Nevertheless, I had a panic attack. I simply could not handle everything that had irritated me over the last few days (irritable children, messy house, too many doctor appointments, stupid drivers, school demands, negativity everywhere you look, you name it), everything I still needed to do, and what everyone needed from me, and it completely derailed my sanity momentarily. I even broke out in hives, the stress level was so high.
That sense of being completely overwhelmed doesn't happen often, but when it does, it's debilitating. I absolutely loathe having an anxiety disorder. It makes me feel weak and worthless. I canceled the plans I had tonight, for no other reason than I just couldn't fake being okay around people. I feel terrible because it was going to be a fun evening. But I simply had to tap out for the night and be home where I feel safe (at least when the kids aren't being complete ogres). I did go for a run in the hopes of exhausting myself so much I stopped worrying about everything.

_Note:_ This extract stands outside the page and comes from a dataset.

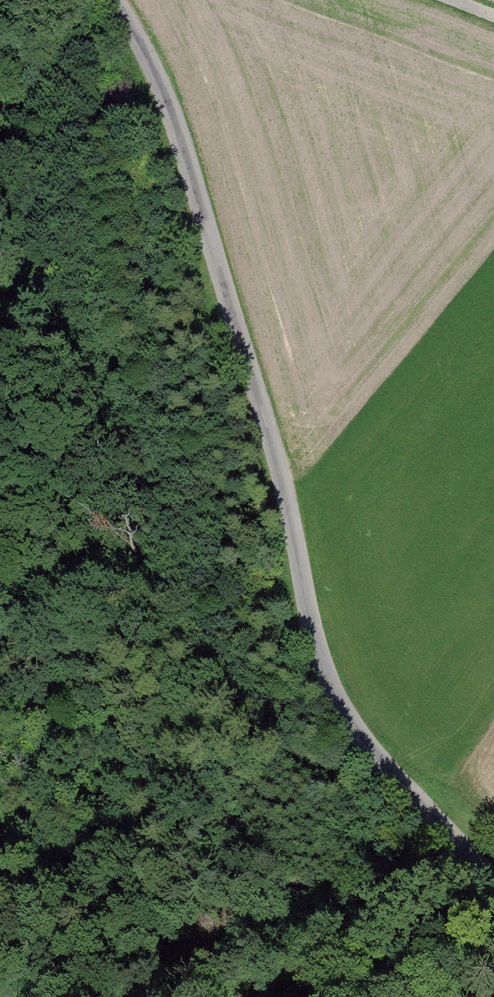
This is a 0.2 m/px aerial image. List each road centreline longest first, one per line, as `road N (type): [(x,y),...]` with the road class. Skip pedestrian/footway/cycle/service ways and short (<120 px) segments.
road 1 (unclassified): [(117,0),(164,92),(212,242),(281,475),(332,694),(357,735),(493,884)]
road 2 (track): [(0,818),(31,908),(34,996)]

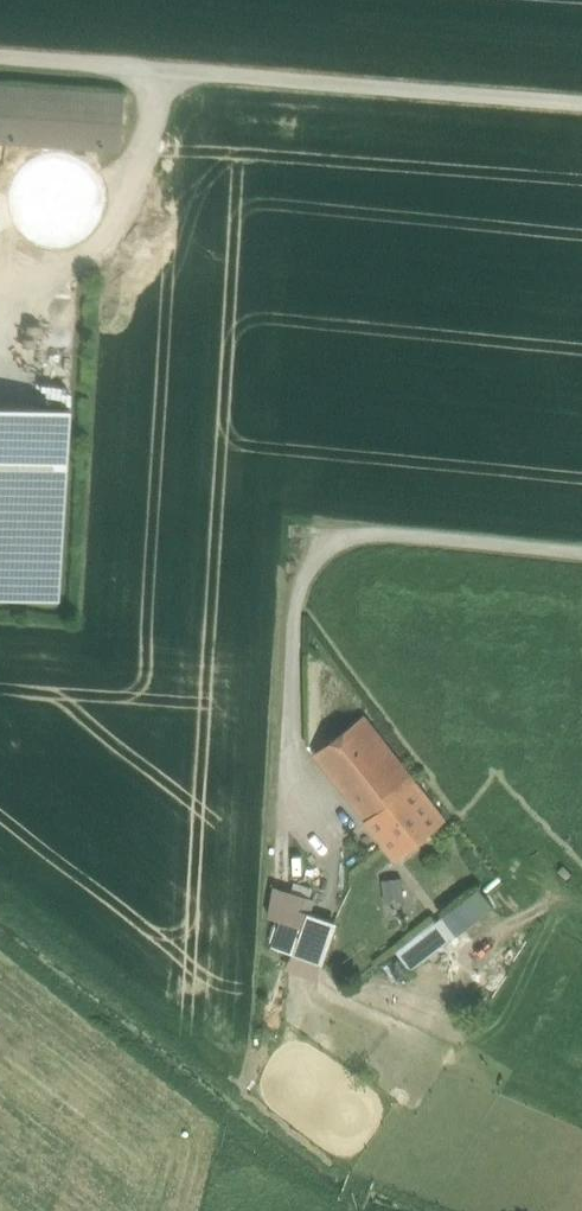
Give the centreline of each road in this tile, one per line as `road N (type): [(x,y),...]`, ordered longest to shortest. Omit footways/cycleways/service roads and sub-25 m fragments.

When I got home, I grabbed the Reader's Digest (don't laugh, I love that magazine), sat down on the couch, and became immersed. The Editor's note in the beginning was written for me, I swear. Mr. Kelley verbalized exactly how I've been feeling for the past few weeks regarding one of my bigger stressors, and that's the rampant negativity and meanness in the world right now. I seriously think it's been having more of a negative impact on my mental health than ever before. Here's what he said:
Reader's Digest has long been neutral about politics, but one thing we will never be neutral about is niceness. In a democracy where free expression is the rule--and where the internet, talk radio, and cable news provide enormous megaphones--niceness has never been more important. If we want to live in harmony along with our competing ideas, we need civility, empathy, and a sense that we have each other's backs. Niceness is the glue that will hold us together.
Yet it's not-niceness that's on the rise. The bitter call-and-response of our political exchanges has long pummeled the promise of "E pluribus unum." In a recent poll, 75% of Americans called incivility a "national crisis." It's no accident that Americans' faith in their institutions is scraping bottom.
It's a tough balance of wanting to be informed of what's going on globally, and yet being completely sick and tired of the rampant negativity, name calling, and ignorance. It's really screwed up my head in the past few weeks. I need positivity and feel good stories, but it seems those are few and far between, shunned in favor of shock value antagonistic stories. So sad. I'm enjoying the Reader's Digest piece regarding the Nicest Place in America contest, where citizens actually go out of their way to be generous and kind, not expecting anything in return. That type of attitude fosters a sense of belonging and contentment.
If only people (and the media!) could take two seconds to think, REALLY THINK, about what they are saying and how it can be received, not to necessarily censor themselves, but to understand whether or not their viewpoints in that moment are helpful or cause further division and incivility. Maybe they ought to go pet a puppy and then come back to their keyboard and see if they still feel like saying it.
Maybe if there was more of this, people like me with anxiety disorders might just be okay way more often than we are. Turn down the noise a little for us. Please.